Being a person of faith, I directly equate that little voice with the divine. Regardless of what you believe, however, we all have that voice inside, and sometimes it is just a whisper.  Following it sometimes means not doing something I want in the moment, or, potentially having to do something I find uncomfortable. In any case, let’s face it, we all give it the cold shoulder sometimes. On the aforementioned occasions, that is just what I did. I’ve been here before, of course, and I’ve learned that once I ignore my conscience, it becomes easier to do it every time thereafter, until sometimes, in certain areas, I have completely blocked it out.

I’ve been asking myself how this might affect me in the long run, when it comes to the really tough decisions.

Last week there was this interview with retired army General Wesley Clark, in which he showed support for internment camps for radicalized Americans.
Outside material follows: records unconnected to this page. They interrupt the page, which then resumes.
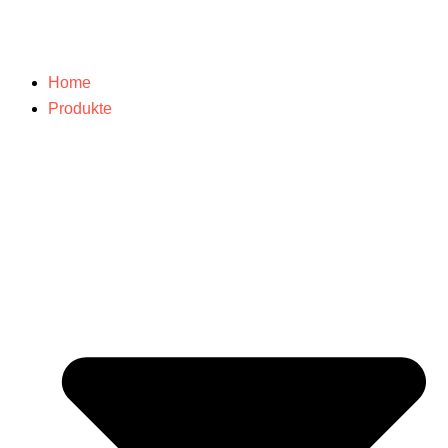
Home
Produkte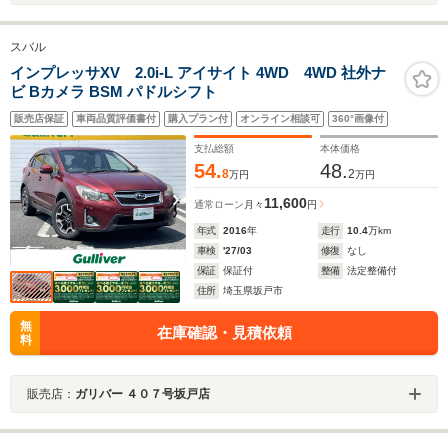
スバル
インプレッサXV 2.0i-L アイサイト 4WD 4WD 社外ナ
ビ Bカメラ BSM パドルシフト
販売店保証
車両品質評価書付
購入プラン付
オンライン相談可
360°画像付
支払総額
本体価格
54.
48.
8
2
万円
万円
11,600
通常ローン
月々
円
年式
2016
年
走行
10.4
万km
車検
'27/03
修復
なし
保証
保証付
整備
法定整備付
住所
埼玉県坂戸市
無
在庫確認・見積依頼
料
販売店：
ガリバー ４０７号坂戸店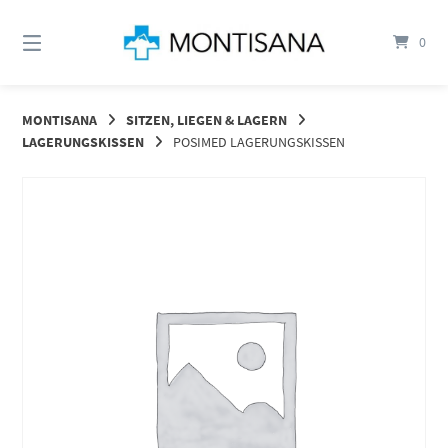
Springen
Sie
0
zum
Inhalt
MONTISANA
SITZEN, LIEGEN & LAGERN
LAGERUNGSKISSEN
POSIMED LAGERUNGSKISSEN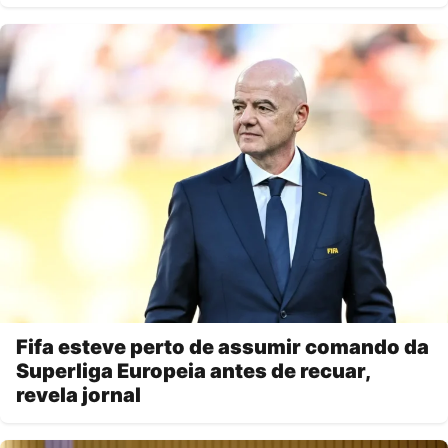
Fifa esteve perto de assumir comando da
Superliga Europeia antes de recuar,
revela jornal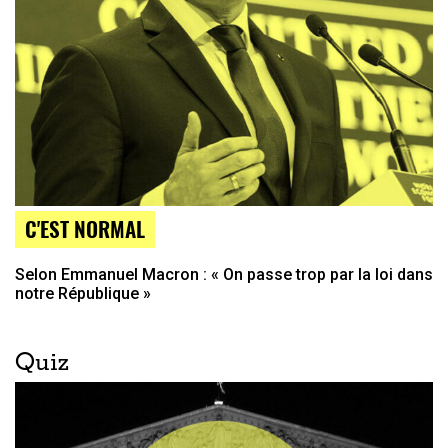
C'EST NORMAL
Selon Emmanuel Macron : « On passe trop par la loi dans
notre République »
Quiz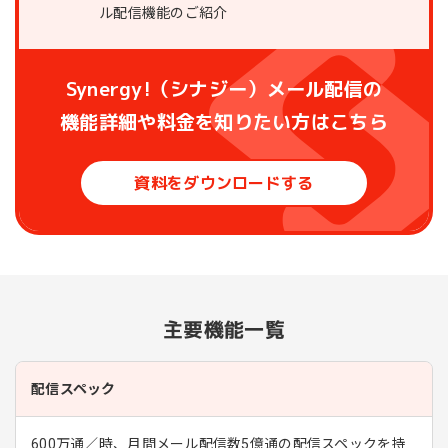
Synergy!（シナジー）メール配信の
機能詳細や料金を知りたい方はこちら
資料をダウンロードする
主要機能一覧
配信スペック
600万通／時、月間メール配信数5億通の配信スペックを持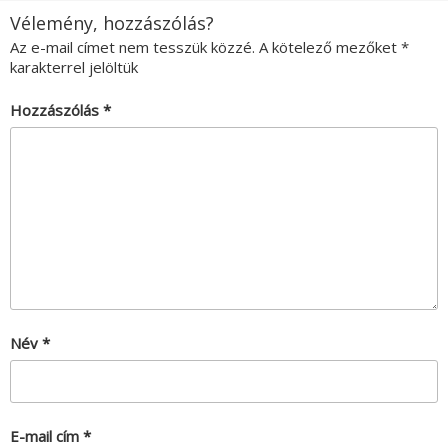
Vélemény, hozzászólás?
Az e-mail címet nem tesszük közzé.
A kötelező mezőket
*
karakterrel jelöltük
Hozzászólás
*
Név
*
E-mail cím
*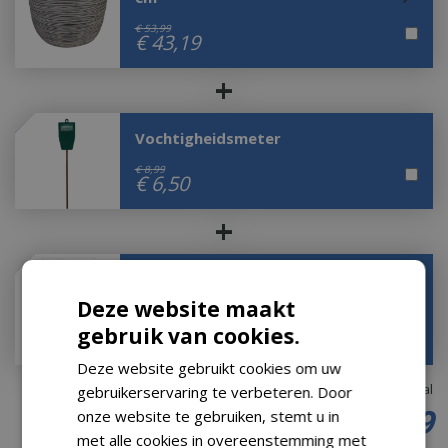
€
53
,
99
€
43
,
19
+
Vochtigheidsmeter
€
8
,
99
€
6
,
50
+
Hydrokorrels 40l
Deze website maakt
€
16
,
75
gebruik van cookies.
€
9
,
97
Deze website gebruikt cookies om uw
Totaal
gebruikerservaring te verbeteren. Door
€
47
,
99
onze website te gebruiken, stemt u in
met alle cookies in overeenstemming met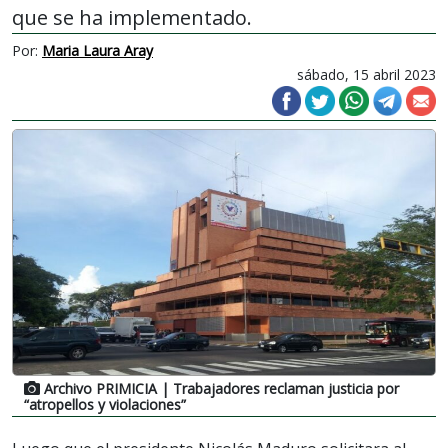
que se ha implementado.
Por:
Maria Laura Aray
sábado, 15 abril 2023
Archivo PRIMICIA
| Trabajadores reclaman justicia por
“atropellos y violaciones”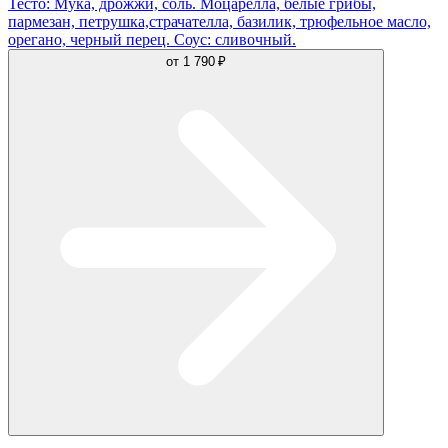
Тесто: Мука, дрожжи, соль. Моцарелла, белые грибы,
пармезан, петрушка,страчателла, базилик, трюфельное масло,
орегано, черный перец. Соус: сливочный.
от
1 790 ₽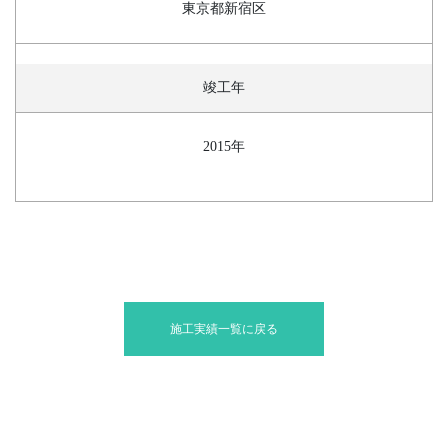
東京都新宿区
竣工年
2015年
施工実績一覧に戻る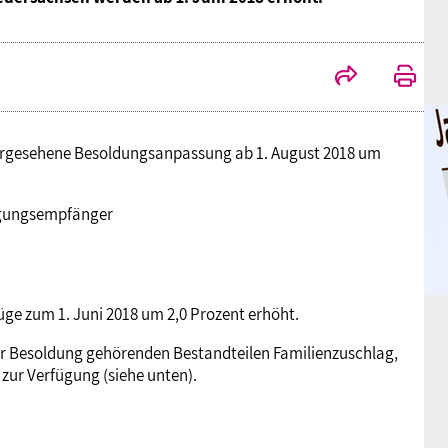
h vorgesehene Besoldungsanpassung ab 1. August 2018 um
rgungsempfänger
ge zum 1. Juni 2018 um 2,0 Prozent erhöht.
zur Besoldung gehörenden Bestandteilen Familienzuschlag,
zur Verfügung (siehe unten).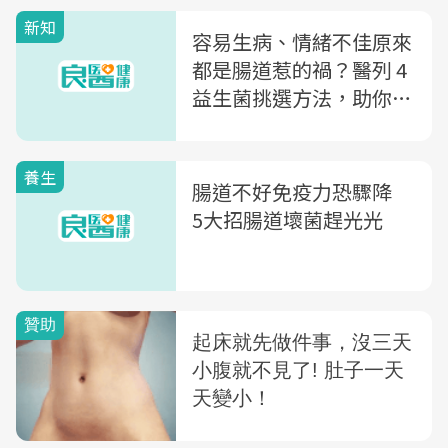
新知
容易生病、情緒不佳原來
都是腸道惹的禍？醫列 4
益生菌挑選方法，助你腸
保健康
養生
腸道不好免疫力恐驟降
5大招腸道壞菌趕光光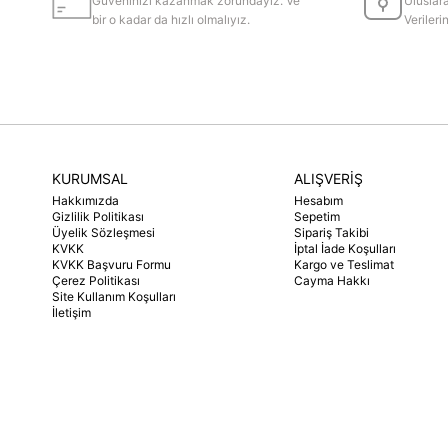
Güveninizi kazanmak zorundayız. Ve
Uluslara
bir o kadar da hızlı olmalıyız.
Veriler
KURUMSAL
ALIŞVERİŞ
Hakkımızda
Hesabım
Gizlilik Politikası
Sepetim
Üyelik Sözleşmesi
Sipariş Takibi
KVKK
İptal İade Koşulları
KVKK Başvuru Formu
Kargo ve Teslimat
Çerez Politikası
Cayma Hakkı
Site Kullanım Koşulları
İletişim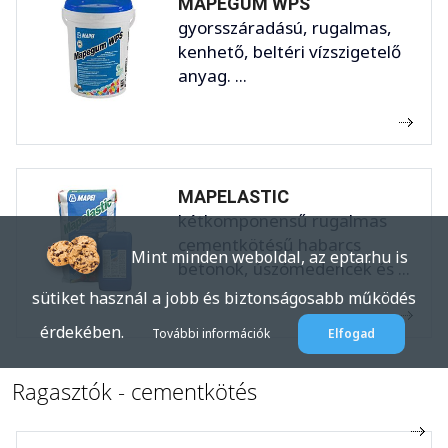
MAPEGUM WPS
gyorsszáradású, rugalmas,
kenhető, beltéri vízszigetelő
anyag. ...
MAPELASTIC
kétkomponensű rugalmas
cementkötésű habarcs
Mint minden weboldal, az eptar.hu is
betonok, úszómedencék és ...
sütiket használ a jobb és biztonságosabb működés
érdekében.
További információk
Elfogad
Ragasztók - cementkötés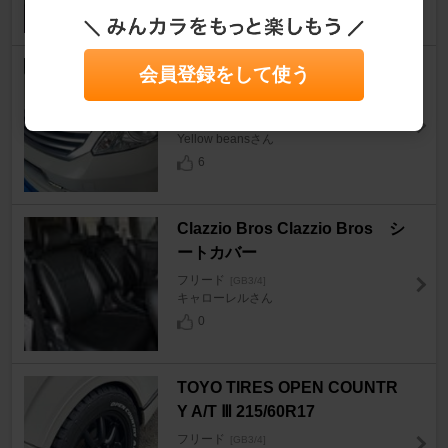
5
ホンダ(純正) GB3後期型ヘッド
会員登録をして使う
ライト
フリード
[GB3/4]
Yellow beansさん
6
Clazzio Bros Clazzio Bros シ
ートカバー
フリード
[GB3/4]
キャローレルさん
0
TOYO TIRES OPEN COUNTR
Y A/T Ⅲ 215/60R17
フリード
[GB3/4]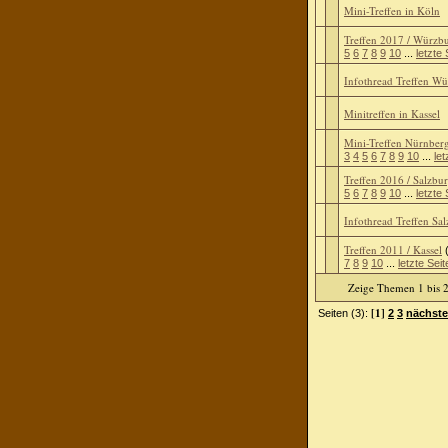
Mini-Treffen in Köln
Treffen 2017 / Würzb
5
6
7
8
9
10
...
letzte 
Infothread Treffen W
Minitreffen in Kassel
Mini-Treffen Nürnber
3
4
5
6
7
8
9
10
...
let
Treffen 2016 / Salzbu
5
6
7
8
9
10
...
letzte 
Infothread Treffen Sa
Treffen 2011 / Kassel
7
8
9
10
...
letzte Seit
Zeige Themen 1 bis 2
[1]
Seiten (3):
2
3
nächste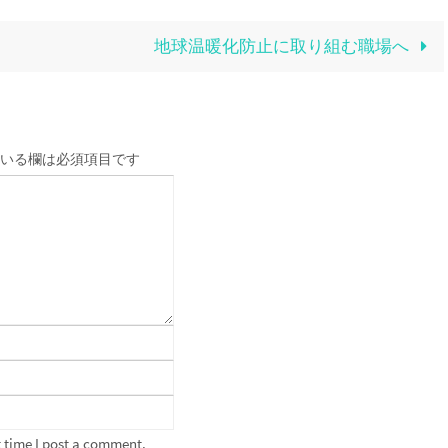
地球温暖化防止に取り組む職場へ
いる欄は必須項目です
 time I post a comment.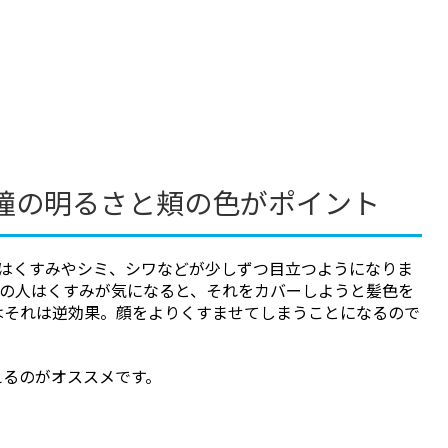
瞳の明るさと頬の色がポイント
はくすみやシミ、シワなどが少しずつ目立つようになりま
くの人はくすみが気になると、それをカバーしようと髪色を
はそれは逆効果。顔をよりくすませてしまうことになるので
えるのがオススメです。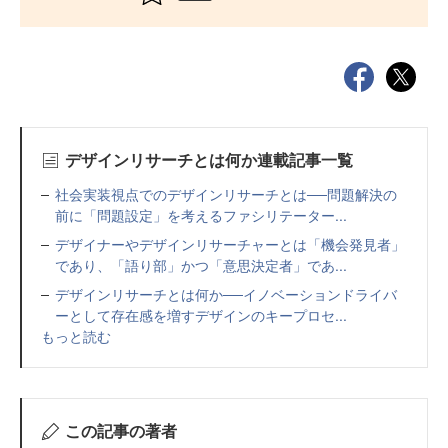
デザインリサーチとは何か連載記事一覧
社会実装視点でのデザインリサーチとは──問題解決の
前に「問題設定」を考えるファシリテーター...
デザイナーやデザインリサーチャーとは「機会発見者」
であり、「語り部」かつ「意思決定者」であ...
デザインリサーチとは何か──イノベーションドライバ
ーとして存在感を増すデザインのキープロセ...
もっと読む
この記事の著者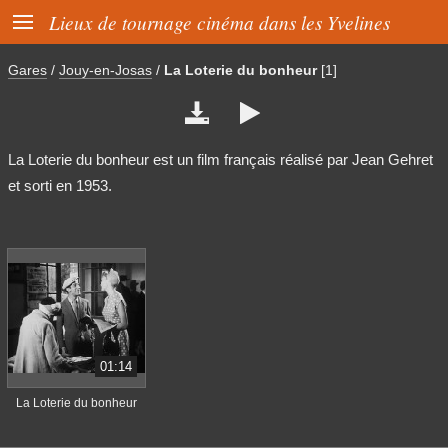

Lieux de tournage cinéma dans les Yvelines
Gares
/
Jouy-en-Josas
/
La Loterie du bonheur
[1]


La Loterie du bonheur est un film français réalisé par Jean Gehret
et sorti en 1953.
01:14
La Loterie du bonheur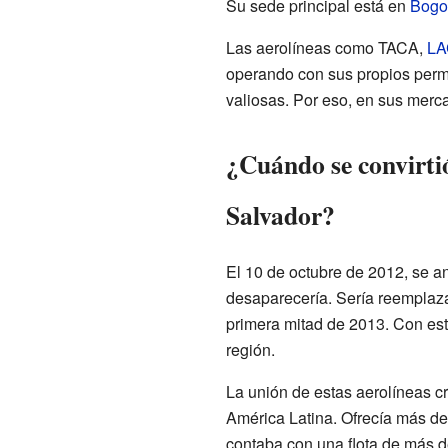
Su sede principal está en
Bogo
Las aerolíneas como TACA,
LA
operando con sus propios per
valiosas. Por eso, en sus merc
¿Cuándo se convirti
Salvador?
El 10 de octubre de 2012, se 
desaparecería. Sería reemplaz
primera mitad de 2013. Con este
región.
La unión de estas aerolíneas c
América Latina. Ofrecía más d
contaba con una flota de más d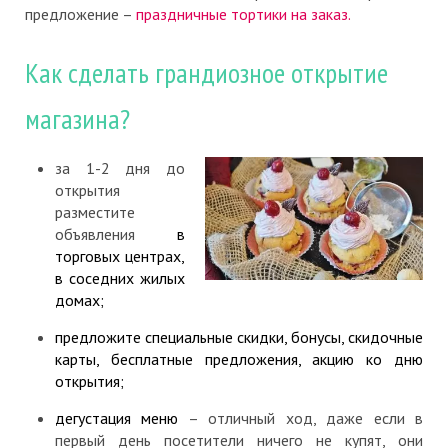
предложение –
праздничные тортики на заказ.
Как сделать грандиозное открытие
магазина?
за 1-2 дня до
открытия
разместите
объявления
в
торговых центрах,
в соседних жилых
домах;
предложите специальные скидки, бонусы, скидочные
карты, бесплатные предложения, акцию ко дню
открытия;
дегустация меню
– отличный ход, даже если в
первый день посетители ничего не купят, они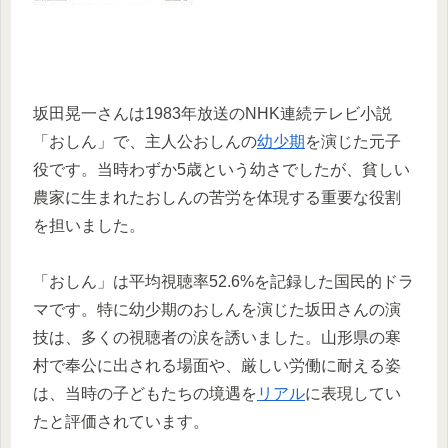
坂田晃一さんは1983年放送のNHK連続テレビ小説
「おしん」で、主人公おしんの
幼少期
を演じた元子
役です。当時わずか5歳という幼さでしたが、貧しい
農家に生まれたおしんの苦労を体現する重要な役割
を担いました。
「おしん」は平均視聴率52.6%を記録した国民的ドラ
マです。特に幼少期のおしんを演じた坂田さんの演
技は、多くの視聴者の涙を誘いました。山形県の寒
村で奉公に出される場面や、厳しい労働に耐える姿
は、当時の子どもたちの境遇を
リアル
に表現してい
たと評価されています。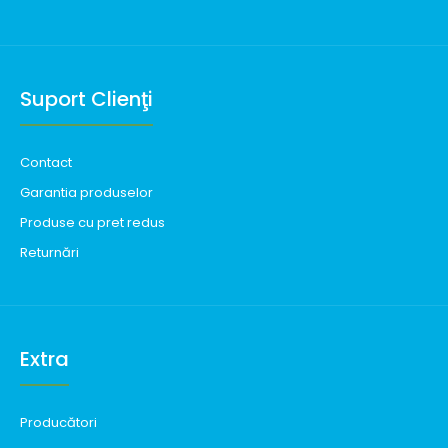
Suport Clienţi
Contact
Garantia produselor
Produse cu pret redus
Returnări
Extra
Producători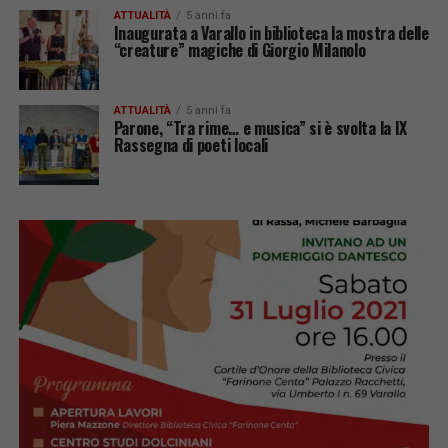
ATTUALITÀ
5 anni fa
Inaugurata a Varallo in biblioteca la mostra delle
“creature” magiche di Giorgio Milanolo
ATTUALITÀ
5 anni fa
Parone, “Tra rime… e musica” si è svolta la IX
Rassegna di poeti locali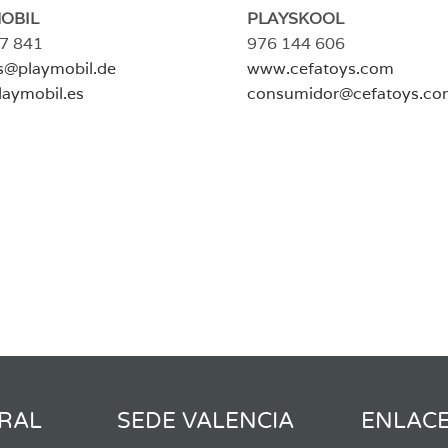
OBIL
PLAYSKOOL
7 841
976 144 606
es@playmobil.de
www.cefatoys.com
aymobil.es
consumidor@cefatoys.co
RAL
SEDE VALENCIA
ENLAC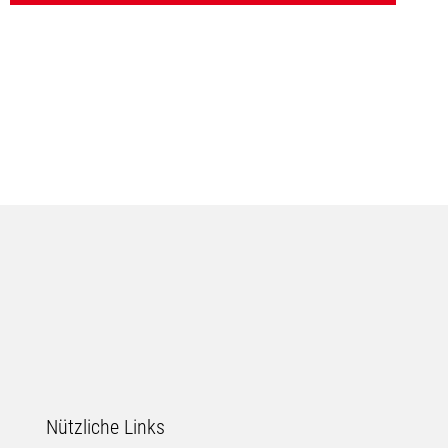
Nützliche Links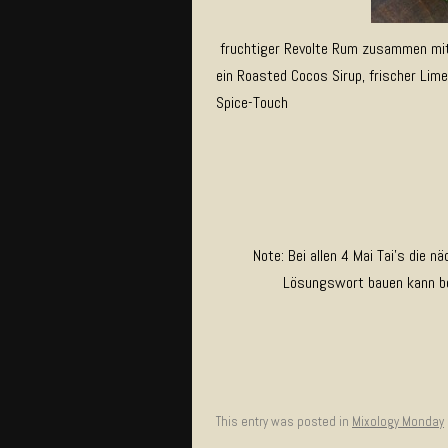
fruchtiger Revolte Rum zusammen mit
ein Roasted Cocos Sirup, frischer Lim
Spice-Touch
Note: Bei allen 4 Mai Tai’s die
Lösungswort bauen kann b
This entry was posted in
Mixology Monday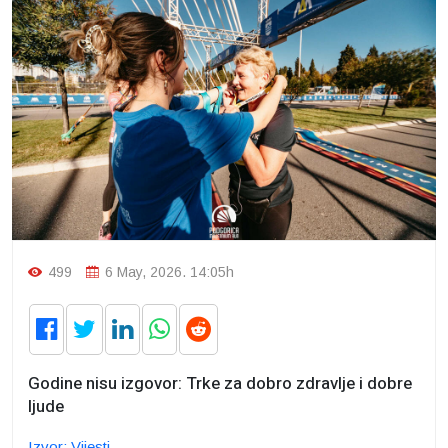
499
6 May, 2026. 14:05h
Godine nisu izgovor: Trke za dobro zdravlje i dobre
ljude
Izvor: Vijesti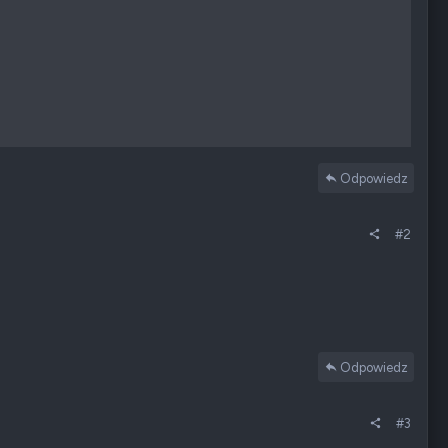
Odpowiedz
#2
Odpowiedz
#3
This certainly isn’t the first time the topic has arisen of late, the way having been paved by the 2012 NDAA. Increasingly, those who fail to follow the mainstream, supporters of limited government, Constitutionalists, among others, are being labeled as radical. So you have to ask yourself, who is going to decide what radicalized means, exactly?

This is only an example of what I’m talking about, but I know a lot of people who fall under these categories. So what happens when the government comes nosing around about people – even ones I don’t like? Do I keep writing when writing gets you in trouble? Or, with the increasing problem of police brutality, what happens if I witness something? Will I stand there? Would I put myself on the line? It’s easy to say yes, not having faced such things. But, have I conditioned myself to only do the things that I don’t find uncomfortable? Or, Have I conditioned myself to do what is right, even the little things, regardless of personal cost.

I try to remind myself that the things I do when no one is looking, matter. Not because I care what most people think, but because I am always conditioning my own self to be something. The question is what? Who do I want to be, and how do I make that a reality, rather than just words on a page? Words may have power, but actions are where the rubber meets the road.